(Dataset entries)
=== Section Start ===

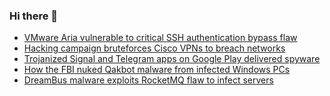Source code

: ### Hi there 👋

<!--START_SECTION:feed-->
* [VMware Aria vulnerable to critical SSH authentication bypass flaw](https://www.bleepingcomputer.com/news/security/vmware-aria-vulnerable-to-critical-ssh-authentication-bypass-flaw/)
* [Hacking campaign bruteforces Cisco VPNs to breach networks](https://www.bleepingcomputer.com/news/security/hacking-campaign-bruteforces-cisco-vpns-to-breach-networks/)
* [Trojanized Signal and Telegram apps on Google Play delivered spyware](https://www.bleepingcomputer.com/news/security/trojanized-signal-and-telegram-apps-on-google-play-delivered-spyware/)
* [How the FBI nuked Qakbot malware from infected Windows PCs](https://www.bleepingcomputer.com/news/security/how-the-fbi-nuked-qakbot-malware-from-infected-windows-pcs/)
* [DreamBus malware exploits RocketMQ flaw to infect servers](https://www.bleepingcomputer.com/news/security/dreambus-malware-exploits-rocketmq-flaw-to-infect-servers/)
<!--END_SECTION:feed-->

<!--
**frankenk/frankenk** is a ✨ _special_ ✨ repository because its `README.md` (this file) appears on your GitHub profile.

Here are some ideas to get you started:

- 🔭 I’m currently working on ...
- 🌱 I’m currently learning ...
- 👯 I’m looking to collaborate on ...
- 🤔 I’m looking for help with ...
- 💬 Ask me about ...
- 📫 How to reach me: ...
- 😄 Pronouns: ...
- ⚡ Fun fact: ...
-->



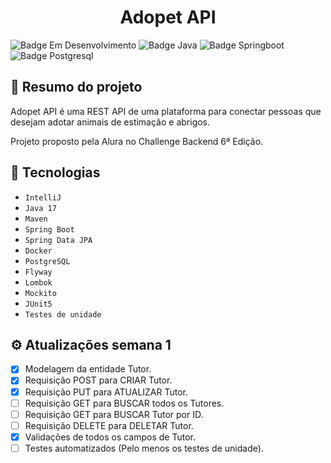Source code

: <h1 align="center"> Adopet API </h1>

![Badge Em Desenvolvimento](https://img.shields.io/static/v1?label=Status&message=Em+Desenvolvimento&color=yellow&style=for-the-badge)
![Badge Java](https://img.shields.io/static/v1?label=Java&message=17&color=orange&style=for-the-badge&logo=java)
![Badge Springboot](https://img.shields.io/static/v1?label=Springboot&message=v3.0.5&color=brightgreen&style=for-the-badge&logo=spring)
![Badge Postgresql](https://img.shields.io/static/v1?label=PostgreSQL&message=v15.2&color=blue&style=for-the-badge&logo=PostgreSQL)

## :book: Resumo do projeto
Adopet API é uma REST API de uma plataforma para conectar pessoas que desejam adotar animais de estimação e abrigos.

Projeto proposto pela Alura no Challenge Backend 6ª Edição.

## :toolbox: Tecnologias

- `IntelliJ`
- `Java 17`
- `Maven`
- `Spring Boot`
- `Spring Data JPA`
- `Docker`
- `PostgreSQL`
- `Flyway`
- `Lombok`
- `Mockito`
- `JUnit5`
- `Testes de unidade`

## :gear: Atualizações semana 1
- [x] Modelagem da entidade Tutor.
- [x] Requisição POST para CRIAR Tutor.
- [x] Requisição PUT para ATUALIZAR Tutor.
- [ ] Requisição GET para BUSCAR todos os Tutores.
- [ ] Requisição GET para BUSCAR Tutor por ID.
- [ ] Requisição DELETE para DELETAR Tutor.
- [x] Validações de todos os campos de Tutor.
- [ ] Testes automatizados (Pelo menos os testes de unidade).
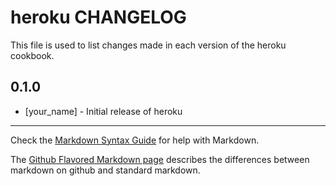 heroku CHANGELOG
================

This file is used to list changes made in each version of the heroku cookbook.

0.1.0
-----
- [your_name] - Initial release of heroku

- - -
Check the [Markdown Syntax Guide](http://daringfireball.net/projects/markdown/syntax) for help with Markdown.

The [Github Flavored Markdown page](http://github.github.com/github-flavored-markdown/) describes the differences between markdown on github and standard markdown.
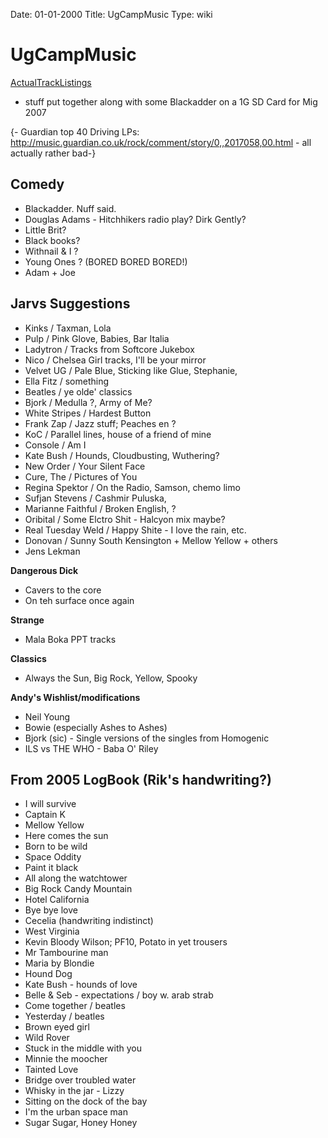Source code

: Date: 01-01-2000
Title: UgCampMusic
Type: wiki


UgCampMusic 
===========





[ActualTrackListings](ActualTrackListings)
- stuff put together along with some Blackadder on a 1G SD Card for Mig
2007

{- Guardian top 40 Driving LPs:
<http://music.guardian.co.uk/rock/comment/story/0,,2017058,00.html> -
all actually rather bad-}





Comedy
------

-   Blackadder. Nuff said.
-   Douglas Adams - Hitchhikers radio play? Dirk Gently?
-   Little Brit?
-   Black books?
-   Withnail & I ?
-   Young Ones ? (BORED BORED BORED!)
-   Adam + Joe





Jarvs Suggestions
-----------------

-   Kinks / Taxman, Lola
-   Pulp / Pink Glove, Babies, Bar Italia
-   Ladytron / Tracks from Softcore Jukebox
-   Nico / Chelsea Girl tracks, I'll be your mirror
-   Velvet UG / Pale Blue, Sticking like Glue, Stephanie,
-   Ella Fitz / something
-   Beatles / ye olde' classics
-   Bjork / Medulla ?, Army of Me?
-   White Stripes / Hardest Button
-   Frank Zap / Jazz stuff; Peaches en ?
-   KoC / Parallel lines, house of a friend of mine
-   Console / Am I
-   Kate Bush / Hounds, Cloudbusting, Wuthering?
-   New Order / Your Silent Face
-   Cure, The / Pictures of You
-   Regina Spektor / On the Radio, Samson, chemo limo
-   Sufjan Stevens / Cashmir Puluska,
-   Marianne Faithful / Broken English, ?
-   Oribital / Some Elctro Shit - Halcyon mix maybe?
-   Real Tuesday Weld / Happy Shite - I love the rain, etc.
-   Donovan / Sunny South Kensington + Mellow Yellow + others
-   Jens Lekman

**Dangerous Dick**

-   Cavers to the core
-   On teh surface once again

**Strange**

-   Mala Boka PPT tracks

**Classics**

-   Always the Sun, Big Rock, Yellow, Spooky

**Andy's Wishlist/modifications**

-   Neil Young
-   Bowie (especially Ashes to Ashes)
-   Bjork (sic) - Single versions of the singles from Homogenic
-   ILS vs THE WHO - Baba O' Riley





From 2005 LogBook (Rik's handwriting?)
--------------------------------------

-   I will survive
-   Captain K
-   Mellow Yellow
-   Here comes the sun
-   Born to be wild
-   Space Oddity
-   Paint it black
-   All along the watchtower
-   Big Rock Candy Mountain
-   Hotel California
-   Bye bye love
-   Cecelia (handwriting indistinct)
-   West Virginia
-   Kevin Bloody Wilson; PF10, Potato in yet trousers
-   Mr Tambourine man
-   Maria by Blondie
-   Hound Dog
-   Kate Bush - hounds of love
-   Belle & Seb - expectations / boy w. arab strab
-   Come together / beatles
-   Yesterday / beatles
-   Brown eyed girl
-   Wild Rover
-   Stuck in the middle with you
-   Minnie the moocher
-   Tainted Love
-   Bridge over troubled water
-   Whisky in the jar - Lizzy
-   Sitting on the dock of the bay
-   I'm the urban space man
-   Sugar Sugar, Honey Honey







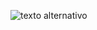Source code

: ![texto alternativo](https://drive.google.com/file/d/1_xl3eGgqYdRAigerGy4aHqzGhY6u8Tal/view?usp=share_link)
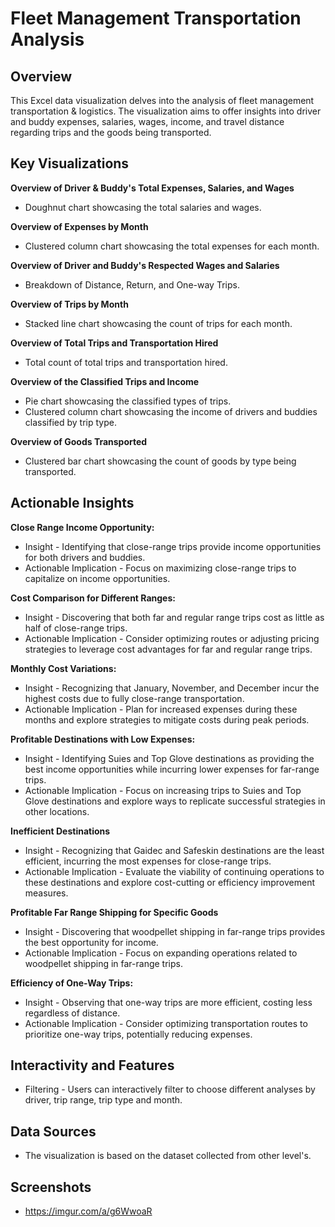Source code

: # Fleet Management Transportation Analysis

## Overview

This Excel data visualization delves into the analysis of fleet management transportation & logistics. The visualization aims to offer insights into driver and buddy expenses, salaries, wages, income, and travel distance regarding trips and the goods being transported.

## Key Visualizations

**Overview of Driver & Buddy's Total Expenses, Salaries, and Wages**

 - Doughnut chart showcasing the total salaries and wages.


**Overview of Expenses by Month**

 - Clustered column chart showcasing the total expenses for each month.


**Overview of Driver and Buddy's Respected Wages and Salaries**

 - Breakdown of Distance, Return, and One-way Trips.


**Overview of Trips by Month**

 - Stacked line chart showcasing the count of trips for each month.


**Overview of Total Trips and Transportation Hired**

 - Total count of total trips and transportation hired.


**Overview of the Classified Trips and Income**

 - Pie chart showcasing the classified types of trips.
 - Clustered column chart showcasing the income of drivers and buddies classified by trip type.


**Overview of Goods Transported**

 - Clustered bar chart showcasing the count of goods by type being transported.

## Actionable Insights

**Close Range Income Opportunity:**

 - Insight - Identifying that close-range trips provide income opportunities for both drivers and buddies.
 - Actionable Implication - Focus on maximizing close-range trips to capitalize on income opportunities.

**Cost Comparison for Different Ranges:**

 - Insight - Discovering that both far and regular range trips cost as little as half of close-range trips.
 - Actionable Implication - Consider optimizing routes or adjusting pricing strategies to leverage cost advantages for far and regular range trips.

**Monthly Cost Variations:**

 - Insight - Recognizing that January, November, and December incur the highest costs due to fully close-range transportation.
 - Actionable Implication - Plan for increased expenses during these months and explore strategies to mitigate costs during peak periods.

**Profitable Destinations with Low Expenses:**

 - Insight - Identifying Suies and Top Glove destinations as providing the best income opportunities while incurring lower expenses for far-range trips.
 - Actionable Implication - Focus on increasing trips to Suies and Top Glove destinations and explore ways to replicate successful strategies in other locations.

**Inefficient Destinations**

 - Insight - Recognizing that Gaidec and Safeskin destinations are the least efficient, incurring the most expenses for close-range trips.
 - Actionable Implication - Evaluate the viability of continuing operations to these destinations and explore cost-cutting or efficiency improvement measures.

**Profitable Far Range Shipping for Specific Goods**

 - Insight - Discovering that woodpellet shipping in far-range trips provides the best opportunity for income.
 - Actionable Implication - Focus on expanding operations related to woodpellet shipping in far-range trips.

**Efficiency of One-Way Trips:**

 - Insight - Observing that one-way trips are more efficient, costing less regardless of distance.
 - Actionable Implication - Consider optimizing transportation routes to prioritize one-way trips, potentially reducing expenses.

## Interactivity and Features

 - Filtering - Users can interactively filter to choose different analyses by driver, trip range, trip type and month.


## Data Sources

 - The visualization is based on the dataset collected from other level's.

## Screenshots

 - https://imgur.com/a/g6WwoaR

=== Section End ===

Print the data verbatim from its first line through the line containing "<!--END_SECTION:feed-->", including that line. Omit the pictures from the output.

Source code

: ### Hi there 👋

<!--START_SECTION:feed-->
* [VMware Aria vulnerable to critical SSH authentication bypass flaw](https://www.bleepingcomputer.com/news/security/vmware-aria-vulnerable-to-critical-ssh-authentication-bypass-flaw/)
* [Hacking campaign bruteforces Cisco VPNs to breach networks](https://www.bleepingcomputer.com/news/security/hacking-campaign-bruteforces-cisco-vpns-to-breach-networks/)
* [Trojanized Signal and Telegram apps on Google Play delivered spyware](https://www.bleepingcomputer.com/news/security/trojanized-signal-and-telegram-apps-on-google-play-delivered-spyware/)
* [How the FBI nuked Qakbot malware from infected Windows PCs](https://www.bleepingcomputer.com/news/security/how-the-fbi-nuked-qakbot-malware-from-infected-windows-pcs/)
* [DreamBus malware exploits RocketMQ flaw to infect servers](https://www.bleepingcomputer.com/news/security/dreambus-malware-exploits-rocketmq-flaw-to-infect-servers/)
<!--END_SECTION:feed-->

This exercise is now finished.